Erst drei Jahre später startete man einen neuen Versuch. Diesmal setzte man ein eigenes Team auf, das einen Leitbildprozess startete – ein Gang ins Ungewisse. Man verabschiedete sich von Vorbildern, stattdessen versuchte man, einen eigenen Weg zu finden. Das Leitbild setzte neue Energie frei, anschließend startete ein 20-köpfiges Kernteam, das bereichs- und funktionsübergreifend und mit Teilnehmern aus dem Kundenkreis besetzt wurde, mit regelmäßigen Workshops einen Strategieprozess. Wichtigste Herausforderung: Es galt festzulegen, welche Entscheidungen in Zukunft von wem bzw. von welcher Rolle getroffen werden sollten. Und nicht nur wer sie trifft, sondern auch wie: Einzel-, Team-, Konsententscheid …

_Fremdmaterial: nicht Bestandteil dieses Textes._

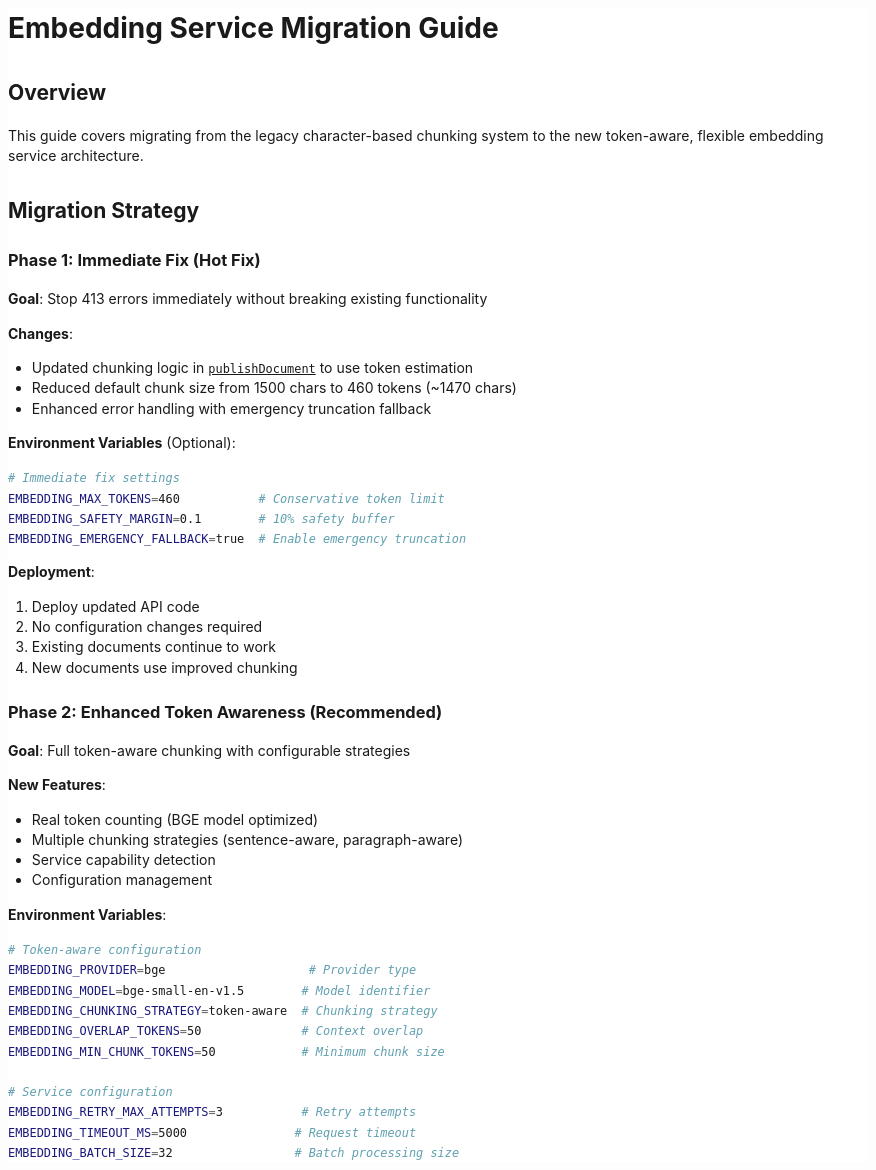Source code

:# Embedding Service Migration Guide

## Overview

This guide covers migrating from the legacy character-based chunking system to the new token-aware, flexible embedding service architecture.

## Migration Strategy

### Phase 1: Immediate Fix (Hot Fix)
**Goal**: Stop 413 errors immediately without breaking existing functionality

**Changes**:
- Updated chunking logic in [`publishDocument`](../../apps/api/src/routes/ingest/publish.ts:489) to use token estimation
- Reduced default chunk size from 1500 chars to 460 tokens (~1470 chars)
- Enhanced error handling with emergency truncation fallback

**Environment Variables** (Optional):
```bash
# Immediate fix settings
EMBEDDING_MAX_TOKENS=460           # Conservative token limit
EMBEDDING_SAFETY_MARGIN=0.1        # 10% safety buffer
EMBEDDING_EMERGENCY_FALLBACK=true  # Enable emergency truncation
```

**Deployment**:
1. Deploy updated API code
2. No configuration changes required
3. Existing documents continue to work
4. New documents use improved chunking

### Phase 2: Enhanced Token Awareness (Recommended)
**Goal**: Full token-aware chunking with configurable strategies

**New Features**:
- Real token counting (BGE model optimized)
- Multiple chunking strategies (sentence-aware, paragraph-aware)
- Service capability detection
- Configuration management

**Environment Variables**:
```bash
# Token-aware configuration
EMBEDDING_PROVIDER=bge                    # Provider type
EMBEDDING_MODEL=bge-small-en-v1.5        # Model identifier
EMBEDDING_CHUNKING_STRATEGY=token-aware  # Chunking strategy
EMBEDDING_OVERLAP_TOKENS=50              # Context overlap
EMBEDDING_MIN_CHUNK_TOKENS=50            # Minimum chunk size

# Service configuration
EMBEDDING_RETRY_MAX_ATTEMPTS=3           # Retry attempts
EMBEDDING_TIMEOUT_MS=5000               # Request timeout
EMBEDDING_BATCH_SIZE=32                 # Batch processing size
```
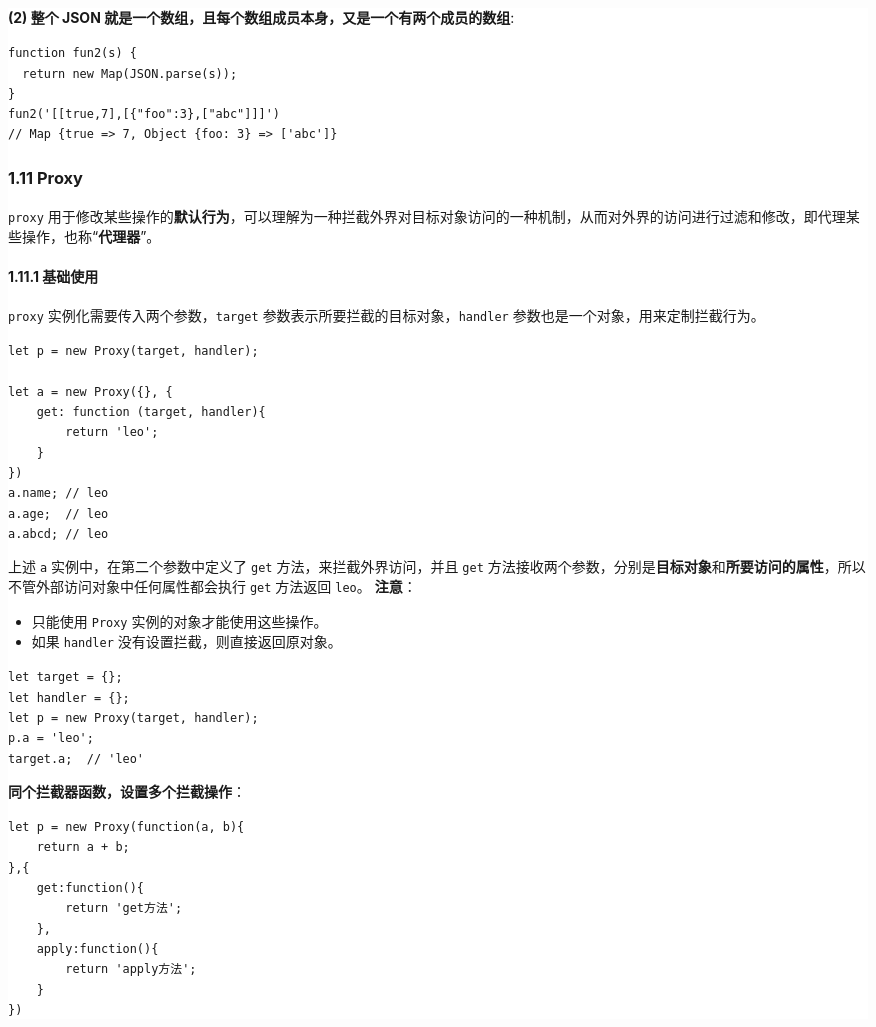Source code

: **(2) 整个 JSON 就是一个数组，且每个数组成员本身，又是一个有两个成员的数组**:

```
function fun2(s) {
  return new Map(JSON.parse(s));
}
fun2('[[true,7],[{"foo":3},["abc"]]]')
// Map {true => 7, Object {foo: 3} => ['abc']}
```

### 1.11 Proxy

`proxy` 用于修改某些操作的**默认行为**，可以理解为一种拦截外界对目标对象访问的一种机制，从而对外界的访问进行过滤和修改，即代理某些操作，也称“**代理器**”。

#### 1.11.1 基础使用

`proxy` 实例化需要传入两个参数，`target` 参数表示所要拦截的目标对象，`handler` 参数也是一个对象，用来定制拦截行为。

```
let p = new Proxy(target, handler);

let a = new Proxy({}, {
    get: function (target, handler){
        return 'leo';
    }
})
a.name; // leo
a.age;  // leo
a.abcd; // leo
```

上述 `a` 实例中，在第二个参数中定义了 `get` 方法，来拦截外界访问，并且 `get` 方法接收两个参数，分别是**目标对象**和**所要访问的属性**，所以不管外部访问对象中任何属性都会执行 `get` 方法返回 `leo`。
**注意**：

- 只能使用 `Proxy` 实例的对象才能使用这些操作。
- 如果 `handler` 没有设置拦截，则直接返回原对象。

```
let target = {};
let handler = {};
let p = new Proxy(target, handler);
p.a = 'leo'; 
target.a;  // 'leo'
```

**同个拦截器函数，设置多个拦截操作**：

```
let p = new Proxy(function(a, b){
    return a + b;
},{
    get:function(){
        return 'get方法';
    },
    apply:function(){
        return 'apply方法';
    }
})
```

Das war offenbar der entscheidende Schritt, weil damit für Klarheit und Orientierung gesorgt war. Als Ergebnis entstand das Bild einer Kreisorganisation statt der klassischen Pyramide. Im Außenkreis befinden sich die einzelnen Standorte, im nächsten Kreis die unterstützenden Funktionen (Buchhaltung, IT, Einkauf etc.), dann die steuernden Funktionen, dann die Strategie und ganz innen die Geschäftsleitung. Wer jetzt nur eine andere Darstellung argwöhnt, dem wird hier versichert, dass der gravierende Unterschied zur Hierarchie derjenige ist, dass die inneren Kreise (bis auf die Geschäftsführung) den anderen gegenüber nicht weisungsbefugt sind. Jeder Kreis trifft eigenständig Entscheidungen und ist nicht verpflichtet, sich an die inneren Kreise zu wenden.

Eine Kreisorganisation

Die Kreise, die für übergeordnete Entscheidungen zuständig sind, haben damit natürlich trotzdem einen erheblichen Einfluss auf die Arbeit der anderen. Allerdings sind sie partizipativ besetzt, in ihnen sitzen Vertreter aus dem äußeren Kreis als auch der Kunden. Das Fazit der Autorinnen (Healthcare ohne Hierarchie): Wer einen solchen Prozess vor sich hat, sollte

  • sich von Vorbildern lösen (was dann auch bedeutet, dass dieses Fallbeispiel eher als Anregung, aber nicht als Vorbild zu verstehen ist)
  • sich trauen, Entscheidungen zu treffen und diese bei Bedarf auch wieder zu revidieren
  • sich vor allem darum kümmern, die Entscheidungskompetenzen, die in alten Organisationen bei den Führungskräften liegen, zu klären
  • die Kunden integrieren
  • zwar den Prozess top-down anstoßen, aber die Ausgestaltung möglichst bald an diejenigen übergeben, die nach der neuen Struktur arbeiten müssen

Die Folgen in der Organisation sind offenbar spürbar: Motiviertere Mitarbeitende, das Wissen über die Organisation hat zugenommen, ebenso die Qualität der Diskussionen. Und es gibt am Ende einige schöne Beispiele, welche konkreten Vorschläge auch aus dem Kundenkreis inzwischen umgesetzt wurden. Das alles macht Mut.